A aparência de um professor, de um aluno, de um diretor; a de um pátio, de um edifício, de um equipamento; a de um manual escolar, de um sítio Web, de um logótipo, de um documento; a de um bairro, de uma aldeia, de uma paisagem, de uma árvore, de um campo, de um animal - todas estas aparências reflectem muitas coisas, como a idade, a importância, a condição física, as convenções existentes, o estado de espírito, as funções, as capacidades e até os preconceitos.
A aparência é muito importante em muitas áreas, a começar pelo marketing, mas mesmo neste campo algumas pessoas fazem da sobriedade a sua imagem de marca. Na educação, reconhecemos o apelo de um manual ou de um sítio Web bem apresentados, em que as funções pedagógicas são apoiadas pelo design, longe das produções chamativas que dispersam a atenção em vez de a dirigirem.
Mas mesmo com maquilhagem, a aparência revela tanto o que se quer esconder como o que está a ser realçado, o que se quer atrair e o que está a ser atraído ou o que se quer intimidar. Um ciclo de feedback reforça a aparência de acordo com os seus efeitos; quanto mais conta, melhor cuidamos dela.

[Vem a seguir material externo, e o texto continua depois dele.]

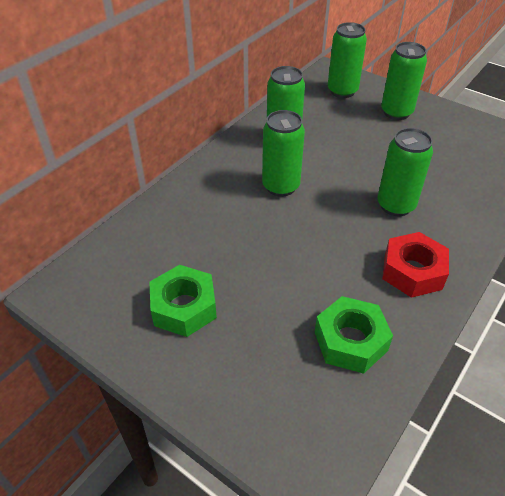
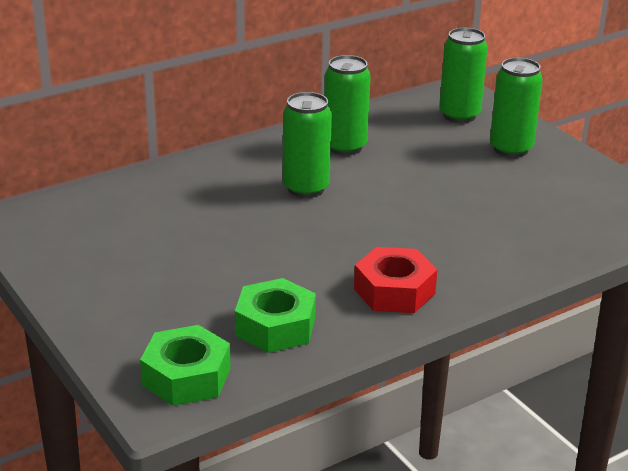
camera: 20 degrees right, 15 degrees down
green nut [149,265,217,337] -> green nut moved to [140,325,231,406]
green can [378,128,433,216] -> none

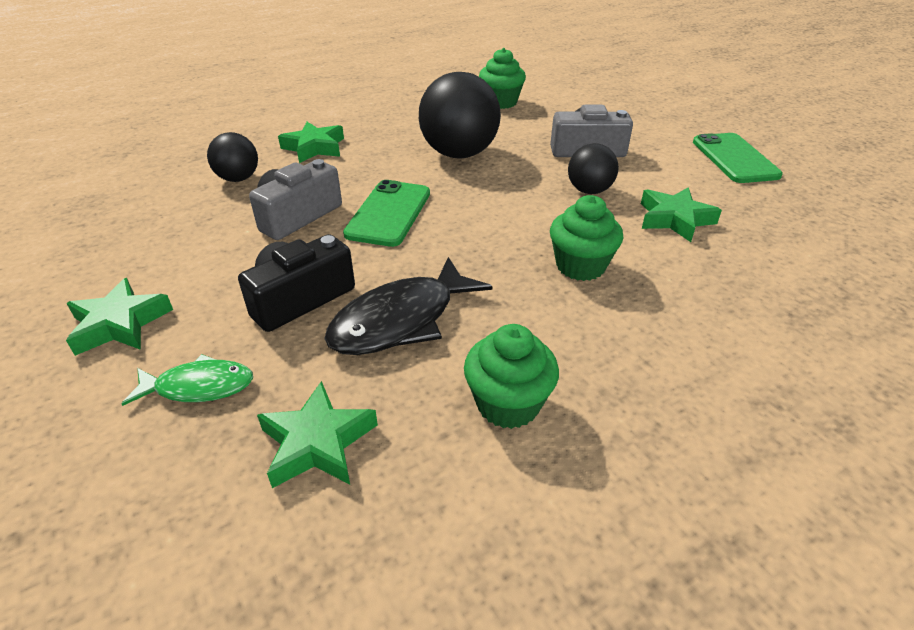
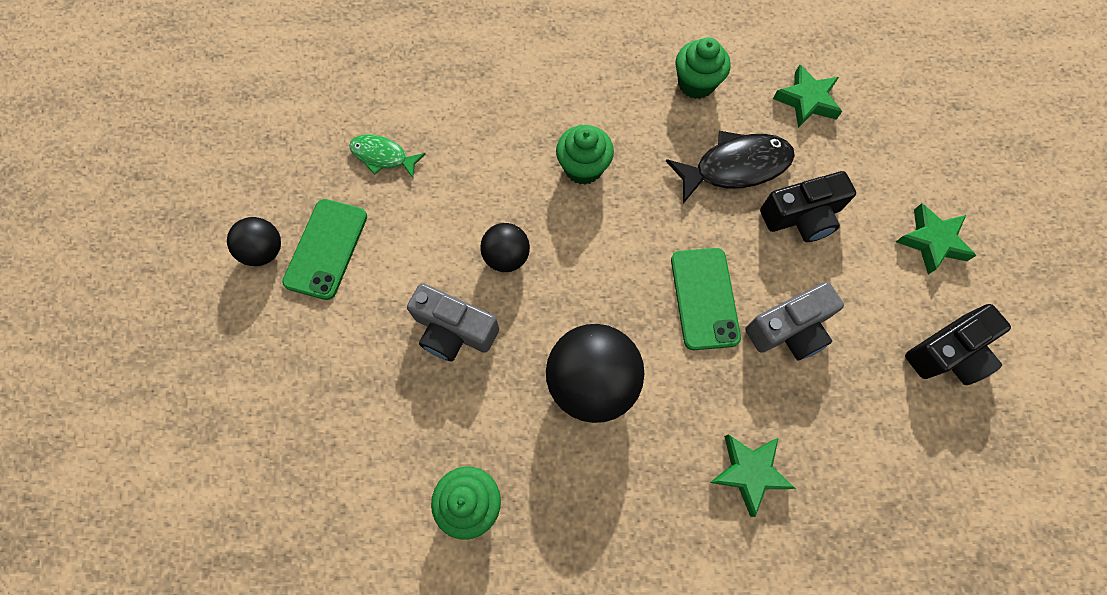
camera: 155 degrees left, 30 degrees up
green fish [122,354,253,406] -> green fish moved to [349,134,425,178]
black ball [207,132,258,182] -> black ball moved to [227,217,281,266]
green phone [343,180,430,247] -> green phone turned 45 degrees counterclockwise [671,248,741,350]
green star [641,187,722,242] -> none
none -> black camera [905,304,1011,385]

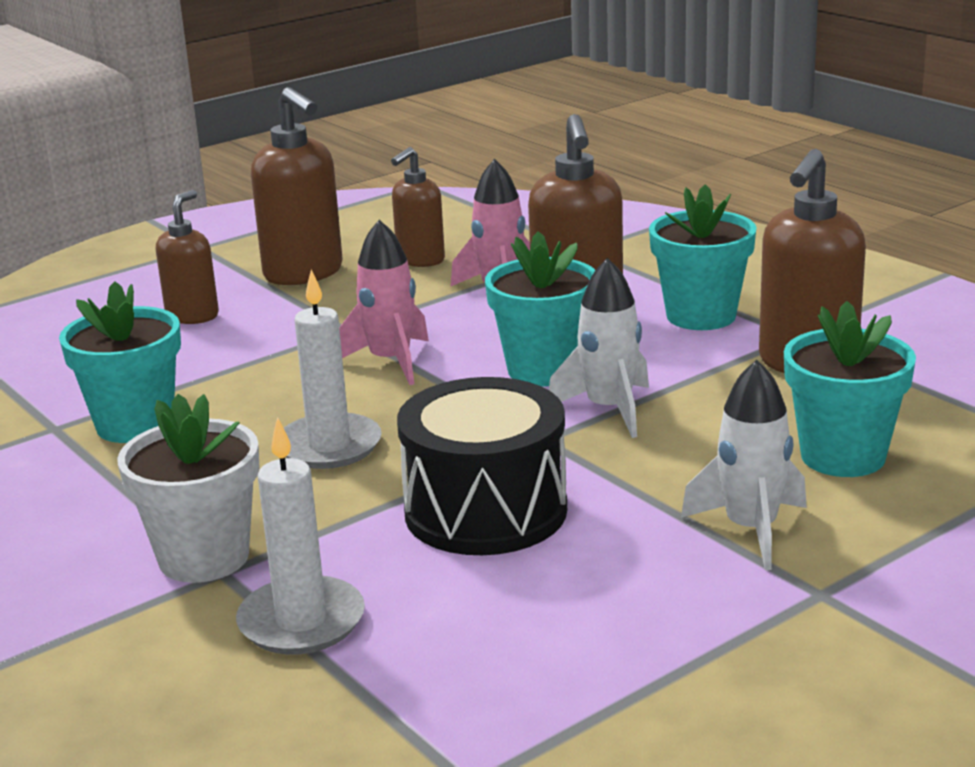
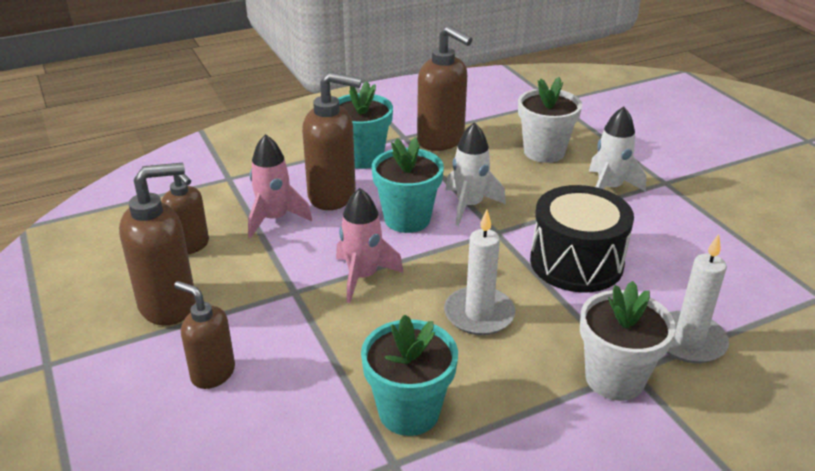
camera: 80 degrees left, 10 degrees up
turquoise flower pot [784,301,916,477] -> white flower pot [518,77,582,163]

Uma aparência negligenciada é universalmente rejeitada porque reflecte um estado de saúde física, funcional ou emocional que não é o ideal. Por exemplo, por mais assustador que tenha sido, quando a estética punk começou a ser cuidada, tornou-se atractiva para uma certa clientela. Na natureza, as plantas malcheirosas cuidam do seu cheiro para as suas moscas preferidas.
O importante é cuidar do que se quer refletir nos olhos de quem, uma mistura de intenções e sensibilidades. Cada elemento utilizado pode ser portador de um significado e desempenhar uma função através do estilo, do material, do acessório, da posição...
A análise dos múltiplos efeitos da aparência na educação leva-nos a reconsiderar os seus usos.